Thompson did not share Robert Owen’s faith that wealthy industrialists would provide capital for the new communities, and believed there was greater potential if working people themselves were to finance their own schemes.Thompson also believed in the necessity of the workers in any co-operative community having security of ownership of the community's land and capital property.
Followers of Thompson began to adopt the label of ‘socialist’ or ‘communionist’, in part to distinguish themselves from Owen's positions.
These differences led to open confrontation between Thompson and Owen at the Third Co-operative Congress held in 1832 in London.
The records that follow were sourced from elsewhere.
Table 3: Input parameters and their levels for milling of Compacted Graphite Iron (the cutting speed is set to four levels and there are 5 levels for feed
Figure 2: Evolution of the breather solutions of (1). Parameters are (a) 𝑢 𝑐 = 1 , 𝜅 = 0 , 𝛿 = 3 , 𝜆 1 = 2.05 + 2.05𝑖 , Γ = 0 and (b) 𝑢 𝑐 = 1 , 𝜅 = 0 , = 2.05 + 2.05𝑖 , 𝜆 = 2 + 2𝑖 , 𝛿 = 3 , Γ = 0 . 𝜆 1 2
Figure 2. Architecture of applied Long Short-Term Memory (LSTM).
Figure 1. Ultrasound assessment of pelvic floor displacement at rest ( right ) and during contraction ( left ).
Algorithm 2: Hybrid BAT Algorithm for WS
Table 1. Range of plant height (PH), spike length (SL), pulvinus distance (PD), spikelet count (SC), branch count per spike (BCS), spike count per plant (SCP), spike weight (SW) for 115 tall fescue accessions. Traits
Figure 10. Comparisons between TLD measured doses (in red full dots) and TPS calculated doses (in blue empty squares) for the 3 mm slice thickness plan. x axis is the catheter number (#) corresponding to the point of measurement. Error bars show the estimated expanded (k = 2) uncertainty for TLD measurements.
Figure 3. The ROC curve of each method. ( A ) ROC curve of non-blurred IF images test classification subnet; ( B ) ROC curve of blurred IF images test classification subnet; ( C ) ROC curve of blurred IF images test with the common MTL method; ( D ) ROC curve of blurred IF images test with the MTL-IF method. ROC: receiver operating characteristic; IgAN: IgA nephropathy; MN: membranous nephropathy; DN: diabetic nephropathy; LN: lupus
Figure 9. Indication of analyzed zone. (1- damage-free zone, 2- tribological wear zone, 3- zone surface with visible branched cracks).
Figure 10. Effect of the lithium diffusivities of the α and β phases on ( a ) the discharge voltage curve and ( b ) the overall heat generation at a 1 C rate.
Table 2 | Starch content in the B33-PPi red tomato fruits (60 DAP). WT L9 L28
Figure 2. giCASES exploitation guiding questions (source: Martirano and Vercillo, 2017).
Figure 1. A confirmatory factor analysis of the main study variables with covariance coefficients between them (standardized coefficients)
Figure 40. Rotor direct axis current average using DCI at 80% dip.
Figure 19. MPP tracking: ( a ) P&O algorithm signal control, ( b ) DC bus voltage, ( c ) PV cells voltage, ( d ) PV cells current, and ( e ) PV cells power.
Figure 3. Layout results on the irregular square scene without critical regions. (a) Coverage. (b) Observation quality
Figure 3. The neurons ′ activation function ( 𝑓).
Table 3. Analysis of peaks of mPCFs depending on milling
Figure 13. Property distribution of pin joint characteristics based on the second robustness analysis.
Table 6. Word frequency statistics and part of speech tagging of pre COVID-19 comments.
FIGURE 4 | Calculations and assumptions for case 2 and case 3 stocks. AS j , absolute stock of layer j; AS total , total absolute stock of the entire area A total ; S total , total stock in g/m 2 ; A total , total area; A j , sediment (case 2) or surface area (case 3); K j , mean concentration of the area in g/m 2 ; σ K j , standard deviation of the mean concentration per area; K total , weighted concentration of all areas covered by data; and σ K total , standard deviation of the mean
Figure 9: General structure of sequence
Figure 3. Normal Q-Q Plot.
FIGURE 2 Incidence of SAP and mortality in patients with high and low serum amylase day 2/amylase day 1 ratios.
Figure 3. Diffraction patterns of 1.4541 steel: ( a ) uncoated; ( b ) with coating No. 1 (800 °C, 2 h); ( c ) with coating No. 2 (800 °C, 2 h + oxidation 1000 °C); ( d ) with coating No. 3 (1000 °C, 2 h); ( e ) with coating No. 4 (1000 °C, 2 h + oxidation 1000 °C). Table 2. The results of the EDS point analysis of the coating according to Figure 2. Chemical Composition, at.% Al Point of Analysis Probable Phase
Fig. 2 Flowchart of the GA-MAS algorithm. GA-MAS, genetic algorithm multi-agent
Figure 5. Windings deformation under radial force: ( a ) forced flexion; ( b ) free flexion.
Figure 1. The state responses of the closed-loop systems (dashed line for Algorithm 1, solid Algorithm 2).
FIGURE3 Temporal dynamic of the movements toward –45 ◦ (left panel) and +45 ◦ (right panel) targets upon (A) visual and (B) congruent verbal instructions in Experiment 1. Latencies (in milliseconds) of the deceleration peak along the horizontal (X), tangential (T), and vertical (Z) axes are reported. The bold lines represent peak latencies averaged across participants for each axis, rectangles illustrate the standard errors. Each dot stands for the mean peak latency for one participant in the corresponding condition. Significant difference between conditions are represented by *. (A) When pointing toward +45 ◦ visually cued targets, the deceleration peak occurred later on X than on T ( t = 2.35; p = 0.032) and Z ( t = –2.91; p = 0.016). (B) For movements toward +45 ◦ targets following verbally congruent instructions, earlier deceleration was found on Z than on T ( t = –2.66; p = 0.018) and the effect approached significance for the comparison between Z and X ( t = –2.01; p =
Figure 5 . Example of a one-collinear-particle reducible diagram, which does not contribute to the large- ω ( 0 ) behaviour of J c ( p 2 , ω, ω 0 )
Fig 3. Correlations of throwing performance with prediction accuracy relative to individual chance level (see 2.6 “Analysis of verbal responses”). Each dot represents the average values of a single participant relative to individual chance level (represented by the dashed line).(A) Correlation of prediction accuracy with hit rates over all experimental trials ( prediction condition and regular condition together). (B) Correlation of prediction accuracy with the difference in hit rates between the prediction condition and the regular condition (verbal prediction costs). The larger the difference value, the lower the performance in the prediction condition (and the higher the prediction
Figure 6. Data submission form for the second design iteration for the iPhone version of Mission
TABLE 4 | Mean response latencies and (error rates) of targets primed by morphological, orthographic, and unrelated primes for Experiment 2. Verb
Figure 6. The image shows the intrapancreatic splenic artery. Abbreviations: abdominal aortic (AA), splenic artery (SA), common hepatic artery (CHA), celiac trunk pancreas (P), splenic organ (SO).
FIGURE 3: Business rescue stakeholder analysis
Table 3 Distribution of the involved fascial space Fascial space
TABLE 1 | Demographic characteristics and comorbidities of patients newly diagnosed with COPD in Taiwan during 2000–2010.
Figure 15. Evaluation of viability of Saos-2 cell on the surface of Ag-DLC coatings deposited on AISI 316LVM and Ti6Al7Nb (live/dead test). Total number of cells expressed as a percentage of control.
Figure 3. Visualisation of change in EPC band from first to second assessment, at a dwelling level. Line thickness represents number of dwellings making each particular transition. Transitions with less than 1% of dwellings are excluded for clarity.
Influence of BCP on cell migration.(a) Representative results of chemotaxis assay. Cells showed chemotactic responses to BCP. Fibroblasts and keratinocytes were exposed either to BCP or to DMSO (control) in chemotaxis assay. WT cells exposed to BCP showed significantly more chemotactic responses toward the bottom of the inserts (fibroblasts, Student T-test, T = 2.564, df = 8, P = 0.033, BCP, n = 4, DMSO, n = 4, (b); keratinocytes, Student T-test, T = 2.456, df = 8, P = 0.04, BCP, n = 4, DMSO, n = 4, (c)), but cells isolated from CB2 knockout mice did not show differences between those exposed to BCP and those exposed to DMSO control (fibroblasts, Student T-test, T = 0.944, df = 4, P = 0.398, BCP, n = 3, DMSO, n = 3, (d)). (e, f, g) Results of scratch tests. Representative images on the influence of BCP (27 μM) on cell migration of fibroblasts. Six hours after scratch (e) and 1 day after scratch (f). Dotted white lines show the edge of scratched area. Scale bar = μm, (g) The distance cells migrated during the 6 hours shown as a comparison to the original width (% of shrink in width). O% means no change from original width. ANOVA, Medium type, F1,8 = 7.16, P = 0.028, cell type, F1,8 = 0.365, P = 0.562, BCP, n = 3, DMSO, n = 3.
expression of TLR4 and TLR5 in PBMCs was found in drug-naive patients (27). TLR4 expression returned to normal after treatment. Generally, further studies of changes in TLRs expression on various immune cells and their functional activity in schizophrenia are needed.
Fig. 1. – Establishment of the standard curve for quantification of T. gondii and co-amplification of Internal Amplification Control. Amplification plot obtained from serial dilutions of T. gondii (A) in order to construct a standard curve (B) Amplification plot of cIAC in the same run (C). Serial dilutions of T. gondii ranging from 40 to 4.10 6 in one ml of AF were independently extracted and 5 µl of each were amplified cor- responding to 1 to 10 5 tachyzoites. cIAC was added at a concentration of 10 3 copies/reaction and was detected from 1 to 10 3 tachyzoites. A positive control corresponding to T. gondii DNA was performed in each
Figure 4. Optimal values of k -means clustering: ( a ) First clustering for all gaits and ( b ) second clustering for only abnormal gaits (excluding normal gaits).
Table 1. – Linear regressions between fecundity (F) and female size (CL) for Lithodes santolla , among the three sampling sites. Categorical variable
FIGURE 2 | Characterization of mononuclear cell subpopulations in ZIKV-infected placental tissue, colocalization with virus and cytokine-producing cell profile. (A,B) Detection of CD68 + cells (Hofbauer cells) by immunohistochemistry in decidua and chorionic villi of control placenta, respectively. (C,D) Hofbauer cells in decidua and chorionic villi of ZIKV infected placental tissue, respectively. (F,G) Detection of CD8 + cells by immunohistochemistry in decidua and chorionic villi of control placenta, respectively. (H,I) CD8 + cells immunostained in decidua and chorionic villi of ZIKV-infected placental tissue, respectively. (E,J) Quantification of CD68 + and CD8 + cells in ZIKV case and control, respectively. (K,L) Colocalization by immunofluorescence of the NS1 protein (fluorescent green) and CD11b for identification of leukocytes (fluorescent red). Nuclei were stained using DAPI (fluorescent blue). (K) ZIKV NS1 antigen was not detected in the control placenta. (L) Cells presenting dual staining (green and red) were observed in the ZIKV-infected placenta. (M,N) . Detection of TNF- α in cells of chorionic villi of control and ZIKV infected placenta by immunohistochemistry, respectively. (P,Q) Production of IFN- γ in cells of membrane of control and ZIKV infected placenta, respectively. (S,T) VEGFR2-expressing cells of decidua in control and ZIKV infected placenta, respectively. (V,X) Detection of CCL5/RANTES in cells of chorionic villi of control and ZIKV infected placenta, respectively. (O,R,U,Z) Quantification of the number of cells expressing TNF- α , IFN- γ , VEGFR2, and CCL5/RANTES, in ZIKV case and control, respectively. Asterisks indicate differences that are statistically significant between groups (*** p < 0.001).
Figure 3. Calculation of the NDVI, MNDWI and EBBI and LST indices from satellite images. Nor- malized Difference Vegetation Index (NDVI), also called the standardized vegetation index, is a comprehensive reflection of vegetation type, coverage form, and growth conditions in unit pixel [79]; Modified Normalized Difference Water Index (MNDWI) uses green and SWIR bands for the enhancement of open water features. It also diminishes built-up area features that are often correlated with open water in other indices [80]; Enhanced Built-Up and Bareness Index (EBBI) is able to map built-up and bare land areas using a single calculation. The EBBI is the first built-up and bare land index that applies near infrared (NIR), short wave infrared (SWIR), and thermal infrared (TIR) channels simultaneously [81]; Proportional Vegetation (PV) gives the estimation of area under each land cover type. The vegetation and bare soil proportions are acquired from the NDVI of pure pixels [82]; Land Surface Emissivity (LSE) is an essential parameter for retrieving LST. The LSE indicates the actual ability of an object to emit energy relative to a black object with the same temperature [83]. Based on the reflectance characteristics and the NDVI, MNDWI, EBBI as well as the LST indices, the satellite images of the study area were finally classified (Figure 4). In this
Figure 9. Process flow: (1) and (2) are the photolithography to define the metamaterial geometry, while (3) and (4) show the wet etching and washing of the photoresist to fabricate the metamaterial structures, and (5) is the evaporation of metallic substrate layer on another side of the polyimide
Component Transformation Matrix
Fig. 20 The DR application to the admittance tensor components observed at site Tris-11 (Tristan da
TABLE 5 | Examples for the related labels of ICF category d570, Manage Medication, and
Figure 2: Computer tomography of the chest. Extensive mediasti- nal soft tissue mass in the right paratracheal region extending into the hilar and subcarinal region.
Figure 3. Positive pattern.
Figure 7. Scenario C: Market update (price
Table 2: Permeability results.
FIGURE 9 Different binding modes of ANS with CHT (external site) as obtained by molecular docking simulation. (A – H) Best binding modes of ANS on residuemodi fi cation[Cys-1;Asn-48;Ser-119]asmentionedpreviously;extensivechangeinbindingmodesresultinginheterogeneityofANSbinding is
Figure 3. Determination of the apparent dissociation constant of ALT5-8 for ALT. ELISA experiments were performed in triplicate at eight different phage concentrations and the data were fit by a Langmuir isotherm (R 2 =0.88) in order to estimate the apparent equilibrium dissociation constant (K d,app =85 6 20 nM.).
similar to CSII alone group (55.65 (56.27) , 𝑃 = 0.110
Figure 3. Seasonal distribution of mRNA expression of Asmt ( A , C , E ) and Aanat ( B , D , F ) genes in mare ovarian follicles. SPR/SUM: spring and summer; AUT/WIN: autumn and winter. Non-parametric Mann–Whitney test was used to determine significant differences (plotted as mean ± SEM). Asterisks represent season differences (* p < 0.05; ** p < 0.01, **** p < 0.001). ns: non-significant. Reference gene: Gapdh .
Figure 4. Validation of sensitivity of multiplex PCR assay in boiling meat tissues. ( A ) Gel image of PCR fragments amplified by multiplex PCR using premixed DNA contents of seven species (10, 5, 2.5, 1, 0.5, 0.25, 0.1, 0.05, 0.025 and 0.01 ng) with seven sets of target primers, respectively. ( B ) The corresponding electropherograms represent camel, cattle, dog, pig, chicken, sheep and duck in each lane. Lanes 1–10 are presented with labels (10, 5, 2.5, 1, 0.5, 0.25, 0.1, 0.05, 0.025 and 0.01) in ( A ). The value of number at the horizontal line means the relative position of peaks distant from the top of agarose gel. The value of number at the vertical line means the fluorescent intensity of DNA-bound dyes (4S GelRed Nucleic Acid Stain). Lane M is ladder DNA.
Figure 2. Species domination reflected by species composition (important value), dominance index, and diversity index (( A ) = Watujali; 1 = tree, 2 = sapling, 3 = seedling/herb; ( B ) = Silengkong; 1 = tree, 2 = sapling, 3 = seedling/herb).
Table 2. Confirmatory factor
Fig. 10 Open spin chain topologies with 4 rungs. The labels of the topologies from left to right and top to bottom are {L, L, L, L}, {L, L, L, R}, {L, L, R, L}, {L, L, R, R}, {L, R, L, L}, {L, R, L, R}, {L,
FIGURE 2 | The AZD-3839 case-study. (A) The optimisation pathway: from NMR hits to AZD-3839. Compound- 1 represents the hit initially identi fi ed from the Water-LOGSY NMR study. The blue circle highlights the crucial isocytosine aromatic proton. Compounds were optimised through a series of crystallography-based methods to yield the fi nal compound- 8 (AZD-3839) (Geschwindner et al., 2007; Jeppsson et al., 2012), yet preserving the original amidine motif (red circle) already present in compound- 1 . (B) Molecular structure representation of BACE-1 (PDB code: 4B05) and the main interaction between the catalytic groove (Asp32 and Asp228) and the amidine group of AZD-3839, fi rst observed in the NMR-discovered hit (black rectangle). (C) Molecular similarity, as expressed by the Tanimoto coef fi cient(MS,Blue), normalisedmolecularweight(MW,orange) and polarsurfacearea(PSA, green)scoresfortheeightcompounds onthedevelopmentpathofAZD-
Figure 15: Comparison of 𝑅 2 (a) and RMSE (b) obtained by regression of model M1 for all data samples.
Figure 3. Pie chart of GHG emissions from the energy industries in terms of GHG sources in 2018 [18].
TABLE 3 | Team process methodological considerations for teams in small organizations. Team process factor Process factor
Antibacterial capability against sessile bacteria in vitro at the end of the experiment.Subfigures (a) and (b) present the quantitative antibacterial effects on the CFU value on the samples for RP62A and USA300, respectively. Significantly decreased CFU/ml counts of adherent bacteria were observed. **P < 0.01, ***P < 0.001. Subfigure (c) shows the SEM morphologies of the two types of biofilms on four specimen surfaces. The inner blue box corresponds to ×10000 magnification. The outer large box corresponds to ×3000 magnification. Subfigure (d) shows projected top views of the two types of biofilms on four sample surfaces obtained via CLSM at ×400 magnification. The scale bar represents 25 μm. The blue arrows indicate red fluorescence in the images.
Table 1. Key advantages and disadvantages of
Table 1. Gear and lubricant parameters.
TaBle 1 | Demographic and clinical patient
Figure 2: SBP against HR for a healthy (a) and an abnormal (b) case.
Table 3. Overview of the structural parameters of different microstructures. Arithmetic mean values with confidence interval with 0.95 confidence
Owen maintained that it was necessary to wait for Government and Stock Exchange support and investment into large scale communities.Thompson and his supporters contended that they must move towards establishing independent small-scale communities based on the movement's own resources.The disagreement was never resolved, and Thompson died the following year.
Practical directions
In 1830 Thompson published Practical Directions for the Speedy and Economical Establishment of Communities, on the principles of Mutual Cooperation, United Possessions and Equality of Exertions and of the Means of Enjoyment, in which he remarked:
If done without any aid from the rich and idle, how animating to the industrious classes! – to the rich, the selfish, what a humiliating reproach!
In the same work he defined community as follows:
An association of persons, in sufficient numbers, and living on a space of land of sufficient extent to supply by their own exertions all of each other’s’ wants.
Community denotes common exertion and common benefit, common exertion according to the capabilities of each individual directed in the way most conducive to the common good, and common benefit according to the varying states and wants of each individual so as to produce as nearly as our best directed efforts can accomplish, equal happiness to all.
He hoped his instructions would make the establishment of co-operative communities as easy as for that of ‘any ordinary manufacture’.He also believed that communities would provide markets for each other, and that commerce would flourish as a result, with consequences entirely beneficial to society:
The system of Co-operative Industry accomplishes this, not by the vain search after foreign markets throughout the globe, no sooner found than over-stocked and glutted by the restless competition of the starving producers, but by the voluntary union of the industrious or productive classes, in such numbers as to afford a market to each other, by working together for each other, for the mutual supply, directly by themselves, of all their most indispensable wants, in the way of food, clothing, dwelling, and furniture.
The rights of women
Many of the early ‘socialists’ were determined to establish communities in which women as well as men were able to play a full and equal part.This was especially true in the case of William Thompson.In 1825 he collaborated with his companion Anna Doyle Wheeler to produce An Appeal of One Half of the Human Race, Women, Against the Pretensions of the Other, Men, to Retain Them in Political and Thence in Civil and Domestic, Slavery
Thompson and Wheeler regarded the vote for women as a necessity, not merely a right, because they believed that the interests of women often differ from the interests of men, and therefore women must have the ballot to protect their interests.
The Appeal recognises however that while suffrage is a necessity for women to find happiness, it is not sufficient for that purpose.Redistribution of wealth, improvements in the workplace, the elimination of domestic violence, education and professional opportunities were all required to achieve that end.
Sources
Barbara Taylor, Eve and the New Jerusalem: Socialism and feminism in the nineteenth century, 1983.
Dennis Hardy, Alternative Communities in Nineteenth Century England, 1979.